Similarly, there is no need for a BBA before an MBA. Most MBA students are not BBA graduates. While BBA introduces you to the subject, MBA lets you dive deep. He would recommend joining MBA after a few years of working in an organisation.

Understanding of 10th standard mathematics was enough for MBA, along with a general level of awareness about current affairs. You should regularly read a finance newspaper. “You don’t need to understand all of it. Even I don’t understand all of it. But you need to be aware of what is happening,” he said.

“Some IIMs offer five-year programmes in liberal arts. IIT Madras has it, and IIT Mumbai is starting one. Nowadays, the most exciting careers don’t seem to be in STEM, but in humanities. Some students may be clear about what they want, and some may not. If you are not clear, it does not matter. Things evolve and you will figure out in a few years,” he said.

Professor Jose felt that an engineering degree before MBA was not really helpful. “Some people go to IIT before coming to IIM as per the wish of their parents. But all education helps our ability to think logically and clearly, and nothing is really wasted,” he said.

He gave the example of a bright MBA student who deliberately failed in interviews as he wanted to pursue a career in music.

“Apart from educating yourself, you should try to educate your parents about your passion,” he said. “However, all passions have to be tested for accompanying talent. We all need a reality check and see if there is any real talent to go with passion. If not, it is not a good idea to make it a career,” he said.

The marks of earlier examinations like 10th and 12th were important as selectors look for consistency in academic performance.

“It shows orientation and work ethic from school days. But if your past scores are not good, you can always turn them around,” he said.

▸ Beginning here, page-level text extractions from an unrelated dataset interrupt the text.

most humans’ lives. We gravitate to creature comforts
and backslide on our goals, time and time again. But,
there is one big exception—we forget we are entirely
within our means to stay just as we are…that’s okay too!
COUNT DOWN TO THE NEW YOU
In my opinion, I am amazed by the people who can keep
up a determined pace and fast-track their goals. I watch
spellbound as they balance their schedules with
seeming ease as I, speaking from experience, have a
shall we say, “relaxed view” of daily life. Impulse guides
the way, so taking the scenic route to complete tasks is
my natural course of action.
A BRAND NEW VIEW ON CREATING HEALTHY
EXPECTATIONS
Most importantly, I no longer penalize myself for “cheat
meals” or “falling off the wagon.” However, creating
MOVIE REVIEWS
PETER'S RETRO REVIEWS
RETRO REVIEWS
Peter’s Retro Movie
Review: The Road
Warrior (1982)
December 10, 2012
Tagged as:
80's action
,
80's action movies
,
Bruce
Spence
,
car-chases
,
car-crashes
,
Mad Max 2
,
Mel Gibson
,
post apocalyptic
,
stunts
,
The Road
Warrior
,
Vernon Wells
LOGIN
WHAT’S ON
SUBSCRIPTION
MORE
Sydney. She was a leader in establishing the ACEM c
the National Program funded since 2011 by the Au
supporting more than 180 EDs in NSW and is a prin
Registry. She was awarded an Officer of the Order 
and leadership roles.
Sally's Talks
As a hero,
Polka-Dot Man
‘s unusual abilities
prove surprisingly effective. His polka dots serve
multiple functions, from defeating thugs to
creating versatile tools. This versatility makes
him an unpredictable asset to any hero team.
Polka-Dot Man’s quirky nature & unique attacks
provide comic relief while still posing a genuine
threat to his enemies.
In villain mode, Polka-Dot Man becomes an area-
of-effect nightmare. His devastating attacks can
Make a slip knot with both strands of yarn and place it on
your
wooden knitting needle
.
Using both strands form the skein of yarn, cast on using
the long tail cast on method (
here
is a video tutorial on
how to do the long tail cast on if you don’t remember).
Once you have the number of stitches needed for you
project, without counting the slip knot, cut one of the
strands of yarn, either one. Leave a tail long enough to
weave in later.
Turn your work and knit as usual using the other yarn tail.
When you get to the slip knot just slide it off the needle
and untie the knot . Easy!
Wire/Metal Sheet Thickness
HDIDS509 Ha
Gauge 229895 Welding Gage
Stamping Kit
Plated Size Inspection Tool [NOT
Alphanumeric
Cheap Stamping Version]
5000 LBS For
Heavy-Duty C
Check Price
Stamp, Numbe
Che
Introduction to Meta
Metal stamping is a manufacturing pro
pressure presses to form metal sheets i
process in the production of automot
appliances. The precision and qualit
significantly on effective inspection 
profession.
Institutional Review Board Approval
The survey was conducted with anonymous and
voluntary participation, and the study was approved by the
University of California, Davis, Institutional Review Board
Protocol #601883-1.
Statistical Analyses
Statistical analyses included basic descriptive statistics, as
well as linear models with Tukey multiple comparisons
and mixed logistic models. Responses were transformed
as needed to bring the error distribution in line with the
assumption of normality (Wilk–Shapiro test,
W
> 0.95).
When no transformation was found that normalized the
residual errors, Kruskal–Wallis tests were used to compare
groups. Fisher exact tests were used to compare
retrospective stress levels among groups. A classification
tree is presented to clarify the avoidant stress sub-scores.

BSc (agriculture) followed by an MBA is a good combination as farm-based industries require managers. But the agriculture degree did not put anyone at a disadvantage, he said. Luck and position matter in life, but hard work matters most, he felt. “Passing out of a good school gives you initial advantage, in the form of better placements and network. But what matters is performance,” he said.

He acknowledged the disconnect among business leaders about concern for the environment, and the continued destruction of the environment led by consumerism. “Good business comes from caring for environment. Now there are a lot of companies based on green energy and sustainable development,” he said.

He pointed that there were great schools in India and terrible ones abroad, and students should not fly out just for the sake of it. “Our top IIMs are tougher to get into than Harvard,” he said.

Indian MBA is cost effective as it can be done at 1/20th the cost of a foreign MBA, he said.

“Abroad, students have greater exposure, and faculty have better connect with business and laboratories. But our situation is improving,” he said.

IIMs do not figure frequently in international ratings of education institutions as ‘rating is a game, and some people do everything to stay on top. But IIMs don’t pay much attention to it’.


“We should probably play it better, but not be driven by it,” he said.

He made it clear that his views on some issues in management education and IIMs are his own, and do not reflect the official view of IIM-B.